*What the exercise asks*:
Each line of the data below that includes the string "dans" must be copied.

☆ ☆ ☆ ☆ ☆

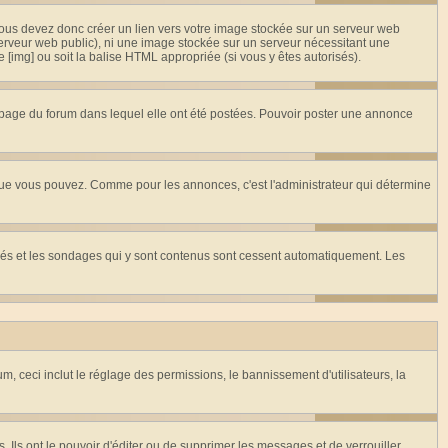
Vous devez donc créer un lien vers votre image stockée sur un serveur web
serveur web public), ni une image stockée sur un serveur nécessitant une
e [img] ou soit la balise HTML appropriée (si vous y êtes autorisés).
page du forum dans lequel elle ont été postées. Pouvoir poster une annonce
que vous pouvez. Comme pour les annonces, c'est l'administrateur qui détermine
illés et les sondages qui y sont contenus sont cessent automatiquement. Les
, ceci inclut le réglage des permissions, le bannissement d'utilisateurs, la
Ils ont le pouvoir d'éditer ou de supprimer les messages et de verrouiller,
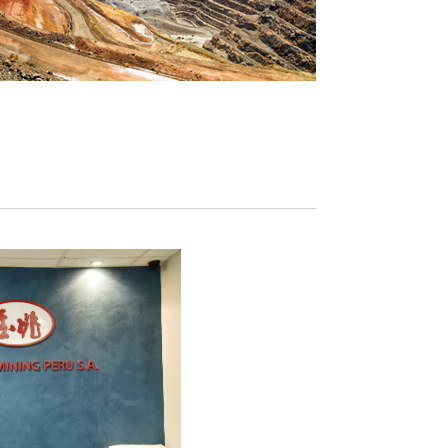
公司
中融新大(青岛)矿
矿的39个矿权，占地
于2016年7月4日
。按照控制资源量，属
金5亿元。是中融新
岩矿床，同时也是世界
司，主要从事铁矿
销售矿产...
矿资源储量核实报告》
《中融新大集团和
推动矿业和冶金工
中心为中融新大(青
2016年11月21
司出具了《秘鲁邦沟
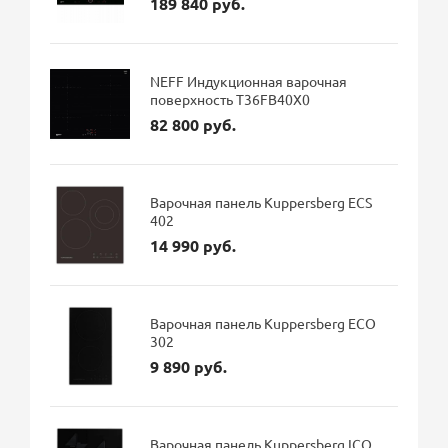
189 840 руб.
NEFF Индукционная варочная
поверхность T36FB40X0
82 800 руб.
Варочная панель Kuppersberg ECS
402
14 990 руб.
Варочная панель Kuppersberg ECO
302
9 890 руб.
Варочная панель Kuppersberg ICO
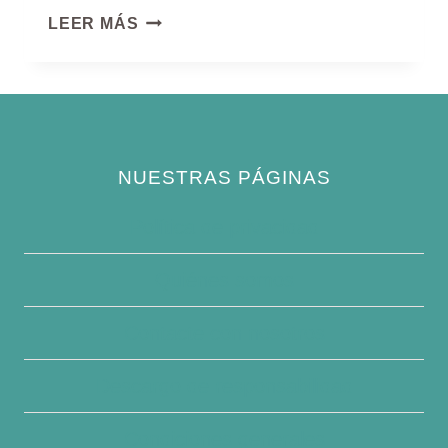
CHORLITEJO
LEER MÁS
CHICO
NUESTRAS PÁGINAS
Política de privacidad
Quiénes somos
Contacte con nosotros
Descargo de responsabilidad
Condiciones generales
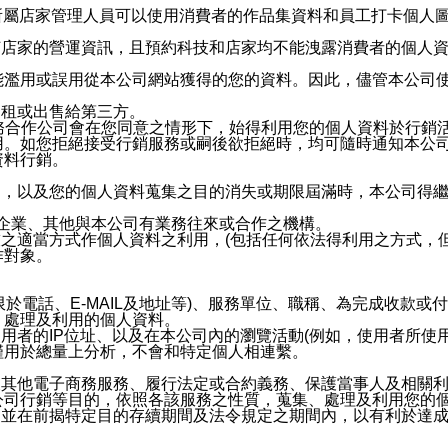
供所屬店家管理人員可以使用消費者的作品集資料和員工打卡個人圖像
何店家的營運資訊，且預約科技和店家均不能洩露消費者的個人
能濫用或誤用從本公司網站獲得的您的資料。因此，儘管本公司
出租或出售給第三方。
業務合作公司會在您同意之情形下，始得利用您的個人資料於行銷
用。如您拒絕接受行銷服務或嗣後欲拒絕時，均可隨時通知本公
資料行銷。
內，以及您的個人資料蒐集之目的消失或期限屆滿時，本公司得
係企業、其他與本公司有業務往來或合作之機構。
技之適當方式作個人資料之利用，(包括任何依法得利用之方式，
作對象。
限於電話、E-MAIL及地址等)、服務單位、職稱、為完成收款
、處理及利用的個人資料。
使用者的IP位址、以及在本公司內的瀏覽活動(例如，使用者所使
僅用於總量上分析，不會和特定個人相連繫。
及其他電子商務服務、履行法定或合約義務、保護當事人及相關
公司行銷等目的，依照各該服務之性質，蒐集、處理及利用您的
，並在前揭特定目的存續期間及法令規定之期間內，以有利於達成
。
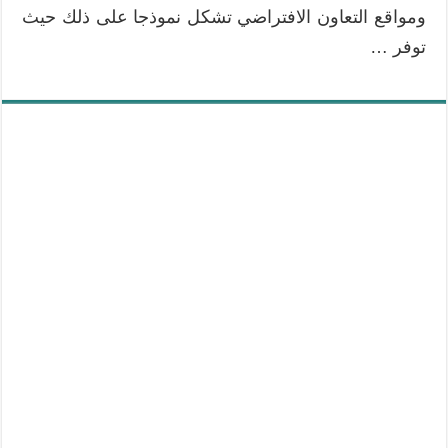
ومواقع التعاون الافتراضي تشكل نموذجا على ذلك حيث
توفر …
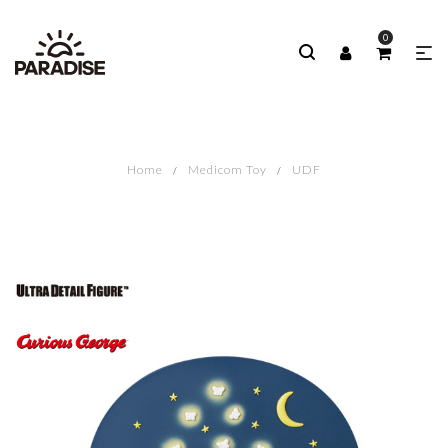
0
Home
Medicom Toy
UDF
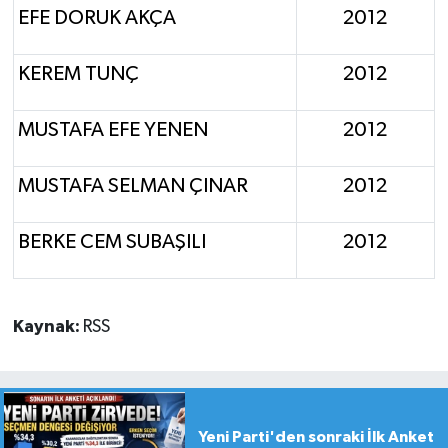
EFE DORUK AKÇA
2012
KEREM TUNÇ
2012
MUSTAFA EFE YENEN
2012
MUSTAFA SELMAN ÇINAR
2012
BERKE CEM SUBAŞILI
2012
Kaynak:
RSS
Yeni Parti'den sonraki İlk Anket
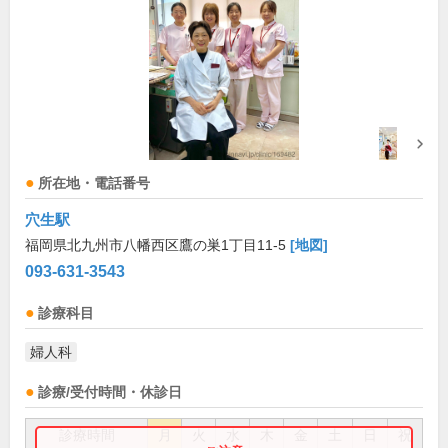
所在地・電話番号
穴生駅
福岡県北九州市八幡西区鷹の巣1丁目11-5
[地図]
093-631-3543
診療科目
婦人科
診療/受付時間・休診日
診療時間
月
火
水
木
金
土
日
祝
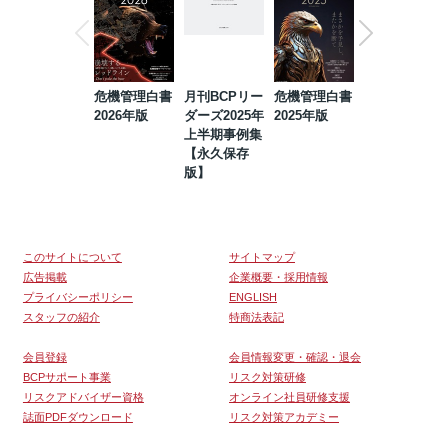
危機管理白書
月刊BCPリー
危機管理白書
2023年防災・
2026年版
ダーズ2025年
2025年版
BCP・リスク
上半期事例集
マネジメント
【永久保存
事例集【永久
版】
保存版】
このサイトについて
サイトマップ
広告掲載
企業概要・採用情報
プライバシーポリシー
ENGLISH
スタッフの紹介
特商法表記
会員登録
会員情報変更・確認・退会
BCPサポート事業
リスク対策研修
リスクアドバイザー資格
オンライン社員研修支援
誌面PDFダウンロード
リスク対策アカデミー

☆ ☆ ☆ ☆ ☆

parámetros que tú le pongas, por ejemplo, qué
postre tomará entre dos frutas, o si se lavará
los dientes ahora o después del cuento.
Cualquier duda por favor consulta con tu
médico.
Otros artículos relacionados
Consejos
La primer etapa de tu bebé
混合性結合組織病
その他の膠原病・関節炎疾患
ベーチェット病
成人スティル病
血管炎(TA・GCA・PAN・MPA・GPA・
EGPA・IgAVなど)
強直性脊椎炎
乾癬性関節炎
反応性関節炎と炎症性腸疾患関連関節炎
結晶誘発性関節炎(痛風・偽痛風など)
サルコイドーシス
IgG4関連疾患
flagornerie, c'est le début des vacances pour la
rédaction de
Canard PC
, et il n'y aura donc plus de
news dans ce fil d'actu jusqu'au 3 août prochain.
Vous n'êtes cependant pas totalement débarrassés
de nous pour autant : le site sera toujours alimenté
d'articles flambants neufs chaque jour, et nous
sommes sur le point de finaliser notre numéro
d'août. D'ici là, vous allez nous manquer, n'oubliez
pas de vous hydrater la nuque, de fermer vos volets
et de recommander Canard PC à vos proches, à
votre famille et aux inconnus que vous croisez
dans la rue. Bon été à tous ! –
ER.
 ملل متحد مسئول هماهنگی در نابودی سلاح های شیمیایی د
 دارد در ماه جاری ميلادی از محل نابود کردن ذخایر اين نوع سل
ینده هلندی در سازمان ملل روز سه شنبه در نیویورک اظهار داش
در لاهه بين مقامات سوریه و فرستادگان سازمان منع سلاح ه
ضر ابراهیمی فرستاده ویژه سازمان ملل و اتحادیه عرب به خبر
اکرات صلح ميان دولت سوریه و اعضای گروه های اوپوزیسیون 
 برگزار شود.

☆ ☆ ☆ ☆ ☆

*Task answer*:
page du forum dans lequel elle ont été postées. Pouvoir poster une annonce
news dans ce fil d'actu jusqu'au 3 août prochain.
dans la rue. Bon été à tous ! –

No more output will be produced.